─── Exercise material ───

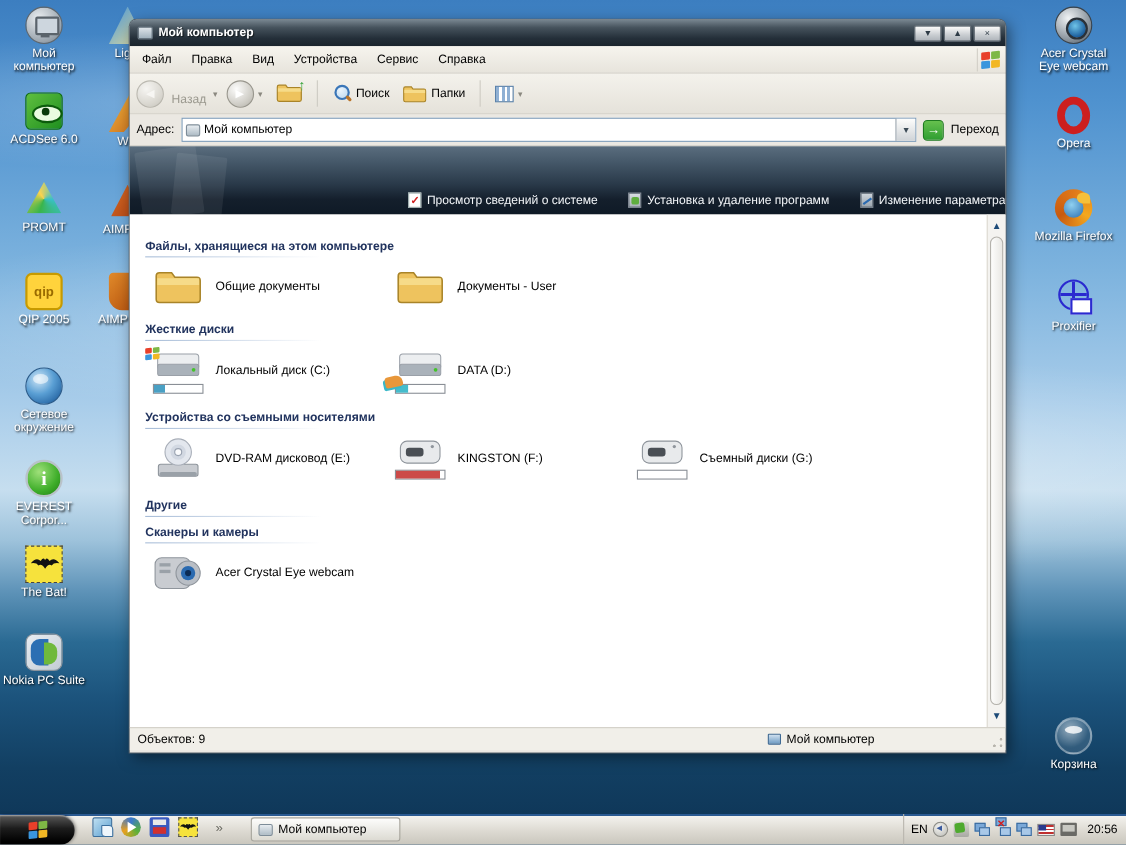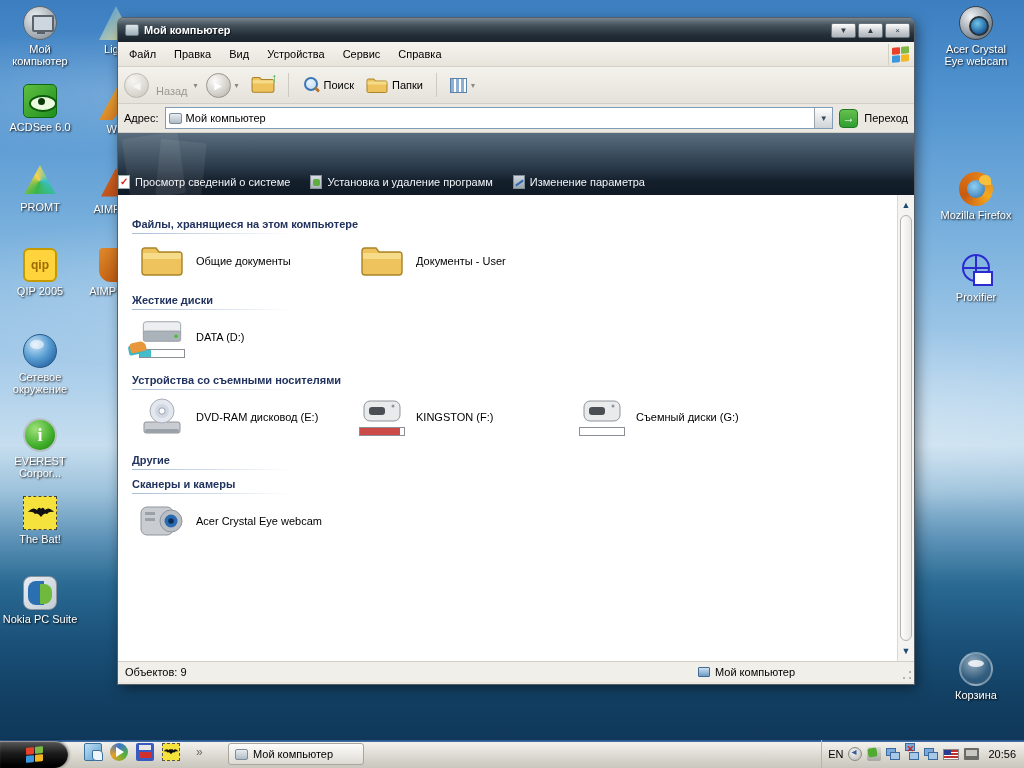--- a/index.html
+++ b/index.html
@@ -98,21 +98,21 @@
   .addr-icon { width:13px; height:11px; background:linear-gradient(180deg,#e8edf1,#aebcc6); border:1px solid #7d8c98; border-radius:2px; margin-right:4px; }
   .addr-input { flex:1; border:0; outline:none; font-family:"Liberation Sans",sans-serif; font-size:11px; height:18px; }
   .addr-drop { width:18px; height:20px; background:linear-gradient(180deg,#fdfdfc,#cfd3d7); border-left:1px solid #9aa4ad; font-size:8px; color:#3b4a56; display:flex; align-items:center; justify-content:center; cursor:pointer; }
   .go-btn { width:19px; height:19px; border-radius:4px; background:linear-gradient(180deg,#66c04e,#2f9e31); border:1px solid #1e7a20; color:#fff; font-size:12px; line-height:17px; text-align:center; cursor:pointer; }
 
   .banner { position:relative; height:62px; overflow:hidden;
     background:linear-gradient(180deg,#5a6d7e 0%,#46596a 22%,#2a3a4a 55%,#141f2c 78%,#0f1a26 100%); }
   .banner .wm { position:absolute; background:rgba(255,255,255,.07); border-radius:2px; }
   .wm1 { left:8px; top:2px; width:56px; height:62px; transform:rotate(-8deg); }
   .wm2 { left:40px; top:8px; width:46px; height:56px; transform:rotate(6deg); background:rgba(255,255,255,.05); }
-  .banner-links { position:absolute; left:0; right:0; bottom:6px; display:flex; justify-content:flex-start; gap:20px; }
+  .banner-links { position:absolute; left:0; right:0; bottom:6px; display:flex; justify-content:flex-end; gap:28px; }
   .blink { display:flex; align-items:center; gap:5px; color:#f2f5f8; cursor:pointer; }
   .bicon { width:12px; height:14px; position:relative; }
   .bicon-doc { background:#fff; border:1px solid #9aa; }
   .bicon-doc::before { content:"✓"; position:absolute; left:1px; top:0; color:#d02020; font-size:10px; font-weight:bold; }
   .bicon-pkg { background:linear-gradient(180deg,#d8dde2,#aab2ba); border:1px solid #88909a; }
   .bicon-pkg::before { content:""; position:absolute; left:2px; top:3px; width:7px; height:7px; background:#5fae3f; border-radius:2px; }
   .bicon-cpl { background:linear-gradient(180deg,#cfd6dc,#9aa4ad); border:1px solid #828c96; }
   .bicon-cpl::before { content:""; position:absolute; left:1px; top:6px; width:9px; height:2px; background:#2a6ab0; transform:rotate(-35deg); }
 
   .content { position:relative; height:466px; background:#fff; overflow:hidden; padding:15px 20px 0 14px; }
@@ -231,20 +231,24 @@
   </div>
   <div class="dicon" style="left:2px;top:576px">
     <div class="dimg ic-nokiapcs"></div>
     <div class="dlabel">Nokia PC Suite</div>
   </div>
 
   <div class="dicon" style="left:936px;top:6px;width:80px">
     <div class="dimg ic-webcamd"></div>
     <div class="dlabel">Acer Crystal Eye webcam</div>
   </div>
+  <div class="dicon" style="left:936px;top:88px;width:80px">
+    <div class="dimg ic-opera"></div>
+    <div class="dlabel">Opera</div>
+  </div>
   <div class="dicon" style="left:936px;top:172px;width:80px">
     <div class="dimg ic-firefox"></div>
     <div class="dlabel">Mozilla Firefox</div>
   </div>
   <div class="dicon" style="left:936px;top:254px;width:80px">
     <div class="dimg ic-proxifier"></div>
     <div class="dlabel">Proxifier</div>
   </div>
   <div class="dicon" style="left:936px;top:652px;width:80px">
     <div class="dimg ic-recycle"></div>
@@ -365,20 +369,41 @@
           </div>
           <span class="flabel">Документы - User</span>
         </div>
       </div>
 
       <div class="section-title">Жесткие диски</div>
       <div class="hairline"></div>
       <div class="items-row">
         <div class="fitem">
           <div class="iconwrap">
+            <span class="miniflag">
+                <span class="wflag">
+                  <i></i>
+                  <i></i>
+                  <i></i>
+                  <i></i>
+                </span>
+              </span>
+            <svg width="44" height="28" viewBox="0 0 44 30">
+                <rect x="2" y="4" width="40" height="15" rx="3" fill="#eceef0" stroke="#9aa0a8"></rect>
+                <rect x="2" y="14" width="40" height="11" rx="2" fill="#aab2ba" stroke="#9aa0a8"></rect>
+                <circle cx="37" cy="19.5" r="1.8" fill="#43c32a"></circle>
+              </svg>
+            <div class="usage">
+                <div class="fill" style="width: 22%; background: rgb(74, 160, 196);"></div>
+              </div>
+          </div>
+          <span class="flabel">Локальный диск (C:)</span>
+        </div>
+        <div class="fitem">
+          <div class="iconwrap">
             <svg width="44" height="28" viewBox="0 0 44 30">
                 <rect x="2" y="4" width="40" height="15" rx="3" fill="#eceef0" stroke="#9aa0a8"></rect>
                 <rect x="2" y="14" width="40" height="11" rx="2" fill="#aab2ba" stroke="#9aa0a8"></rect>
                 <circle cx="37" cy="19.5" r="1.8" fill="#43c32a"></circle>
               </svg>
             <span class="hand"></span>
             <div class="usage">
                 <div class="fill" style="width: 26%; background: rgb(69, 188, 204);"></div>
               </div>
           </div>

───

(Task objective):
Write out all the entries exactly, except for the pictures.

(Exercise result):
--- a/index.html
+++ b/index.html
@@ -98,21 +98,21 @@
   .addr-icon { width:13px; height:11px; background:linear-gradient(180deg,#e8edf1,#aebcc6); border:1px solid #7d8c98; border-radius:2px; margin-right:4px; }
   .addr-input { flex:1; border:0; outline:none; font-family:"Liberation Sans",sans-serif; font-size:11px; height:18px; }
   .addr-drop { width:18px; height:20px; background:linear-gradient(180deg,#fdfdfc,#cfd3d7); border-left:1px solid #9aa4ad; font-size:8px; color:#3b4a56; display:flex; align-items:center; justify-content:center; cursor:pointer; }
   .go-btn { width:19px; height:19px; border-radius:4px; background:linear-gradient(180deg,#66c04e,#2f9e31); border:1px solid #1e7a20; color:#fff; font-size:12px; line-height:17px; text-align:center; cursor:pointer; }
 
   .banner { position:relative; height:62px; overflow:hidden;
     background:linear-gradient(180deg,#5a6d7e 0%,#46596a 22%,#2a3a4a 55%,#141f2c 78%,#0f1a26 100%); }
   .banner .wm { position:absolute; background:rgba(255,255,255,.07); border-radius:2px; }
   .wm1 { left:8px; top:2px; width:56px; height:62px; transform:rotate(-8deg); }
   .wm2 { left:40px; top:8px; width:46px; height:56px; transform:rotate(6deg); background:rgba(255,255,255,.05); }
-  .banner-links { position:absolute; left:0; right:0; bottom:6px; display:flex; justify-content:flex-start; gap:20px; }
+  .banner-links { position:absolute; left:0; right:0; bottom:6px; display:flex; justify-content:flex-end; gap:28px; }
   .blink { display:flex; align-items:center; gap:5px; color:#f2f5f8; cursor:pointer; }
   .bicon { width:12px; height:14px; position:relative; }
   .bicon-doc { background:#fff; border:1px solid #9aa; }
   .bicon-doc::before { content:"✓"; position:absolute; left:1px; top:0; color:#d02020; font-size:10px; font-weight:bold; }
   .bicon-pkg { background:linear-gradient(180deg,#d8dde2,#aab2ba); border:1px solid #88909a; }
   .bicon-pkg::before { content:""; position:absolute; left:2px; top:3px; width:7px; height:7px; background:#5fae3f; border-radius:2px; }
   .bicon-cpl { background:linear-gradient(180deg,#cfd6dc,#9aa4ad); border:1px solid #828c96; }
   .bicon-cpl::before { content:""; position:absolute; left:1px; top:6px; width:9px; height:2px; background:#2a6ab0; transform:rotate(-35deg); }
 
   .content { position:relative; height:466px; background:#fff; overflow:hidden; padding:15px 20px 0 14px; }
@@ -231,20 +231,24 @@
   </div>
   <div class="dicon" style="left:2px;top:576px">
     <div class="dimg ic-nokiapcs"></div>
     <div class="dlabel">Nokia PC Suite</div>
   </div>
 
   <div class="dicon" style="left:936px;top:6px;width:80px">
     <div class="dimg ic-webcamd"></div>
     <div class="dlabel">Acer Crystal Eye webcam</div>
   </div>
+  <div class="dicon" style="left:936px;top:88px;width:80px">
+    <div class="dimg ic-opera"></div>
+    <div class="dlabel">Opera</div>
+  </div>
   <div class="dicon" style="left:936px;top:172px;width:80px">
     <div class="dimg ic-firefox"></div>
     <div class="dlabel">Mozilla Firefox</div>
   </div>
   <div class="dicon" style="left:936px;top:254px;width:80px">
     <div class="dimg ic-proxifier"></div>
     <div class="dlabel">Proxifier</div>
   </div>
   <div class="dicon" style="left:936px;top:652px;width:80px">
     <div class="dimg ic-recycle"></div>
@@ -365,20 +369,41 @@
           </div>
           <span class="flabel">Документы - User</span>
         </div>
       </div>
 
       <div class="section-title">Жесткие диски</div>
       <div class="hairline"></div>
       <div class="items-row">
         <div class="fitem">
           <div class="iconwrap">
+            <span class="miniflag">
+                <span class="wflag">
+                  <i></i>
+                  <i></i>
+                  <i></i>
+                  <i></i>
+                </span>
+              </span>
+            <svg width="44" height="28" viewBox="0 0 44 30">
+                <rect x="2" y="4" width="40" height="15" rx="3" fill="#eceef0" stroke="#9aa0a8"></rect>
+                <rect x="2" y="14" width="40" height="11" rx="2" fill="#aab2ba" stroke="#9aa0a8"></rect>
+                <circle cx="37" cy="19.5" r="1.8" fill="#43c32a"></circle>
+              </svg>
+            <div class="usage">
+                <div class="fill" style="width: 22%; background: rgb(74, 160, 196);"></div>
+              </div>
+          </div>
+          <span class="flabel">Локальный диск (C:)</span>
+        </div>
+        <div class="fitem">
+          <div class="iconwrap">
             <svg width="44" height="28" viewBox="0 0 44 30">
                 <rect x="2" y="4" width="40" height="15" rx="3" fill="#eceef0" stroke="#9aa0a8"></rect>
                 <rect x="2" y="14" width="40" height="11" rx="2" fill="#aab2ba" stroke="#9aa0a8"></rect>
                 <circle cx="37" cy="19.5" r="1.8" fill="#43c32a"></circle>
               </svg>
             <span class="hand"></span>
             <div class="usage">
                 <div class="fill" style="width: 26%; background: rgb(69, 188, 204);"></div>
               </div>
           </div>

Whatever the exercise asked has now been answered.